Turn every line of the data below into a numbered list, leaving out the pictures and any blank lines.

————————

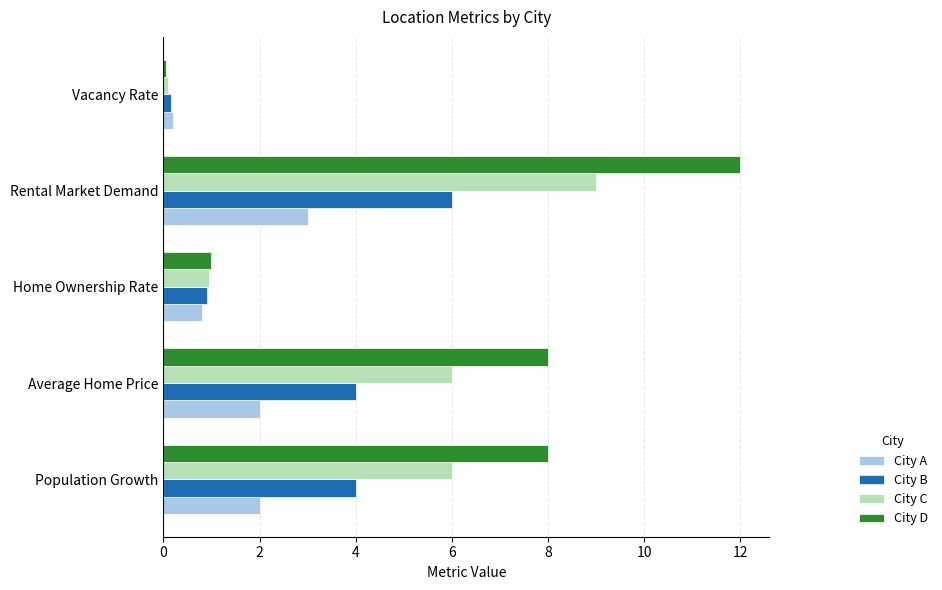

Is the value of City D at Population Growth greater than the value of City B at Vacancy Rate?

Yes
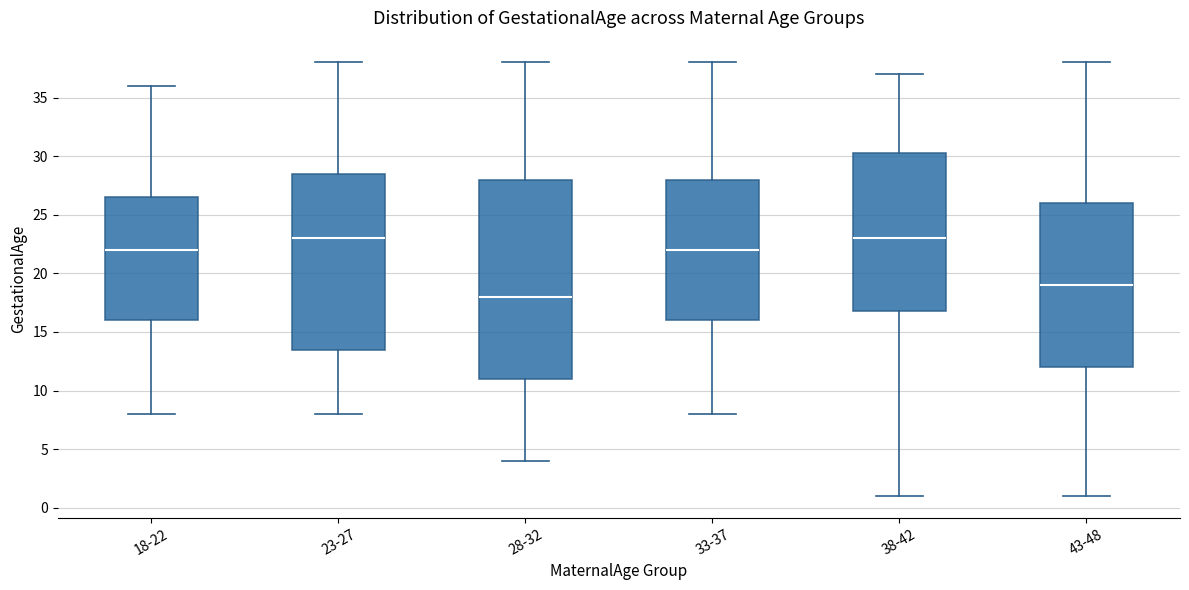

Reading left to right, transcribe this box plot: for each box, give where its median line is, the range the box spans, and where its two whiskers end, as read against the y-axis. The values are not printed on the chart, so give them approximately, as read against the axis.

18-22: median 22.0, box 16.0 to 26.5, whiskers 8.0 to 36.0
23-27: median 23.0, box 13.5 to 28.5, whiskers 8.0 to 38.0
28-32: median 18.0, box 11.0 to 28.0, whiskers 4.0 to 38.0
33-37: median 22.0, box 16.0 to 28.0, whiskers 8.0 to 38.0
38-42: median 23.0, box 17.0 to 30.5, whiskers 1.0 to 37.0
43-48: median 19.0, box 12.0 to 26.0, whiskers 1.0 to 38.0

————————

* **Result of the task**
1. Is the value of City D at Population Growth greater than the value of City B at Vacancy Rate?
2. Yes
3. Reading left to right, transcribe this box plot: for each box, give where its median line is, the range the box spans, and where its two whiskers end, as read against the y-axis. The values are not printed on the chart, so give them approximately, as read against the axis.
4. 18-22: median 22.0, box 16.0 to 26.5, whiskers 8.0 to 36.0
5. 23-27: median 23.0, box 13.5 to 28.5, whiskers 8.0 to 38.0
6. 28-32: median 18.0, box 11.0 to 28.0, whiskers 4.0 to 38.0
7. 33-37: median 22.0, box 16.0 to 28.0, whiskers 8.0 to 38.0
8. 38-42: median 23.0, box 17.0 to 30.5, whiskers 1.0 to 37.0
9. 43-48: median 19.0, box 12.0 to 26.0, whiskers 1.0 to 38.0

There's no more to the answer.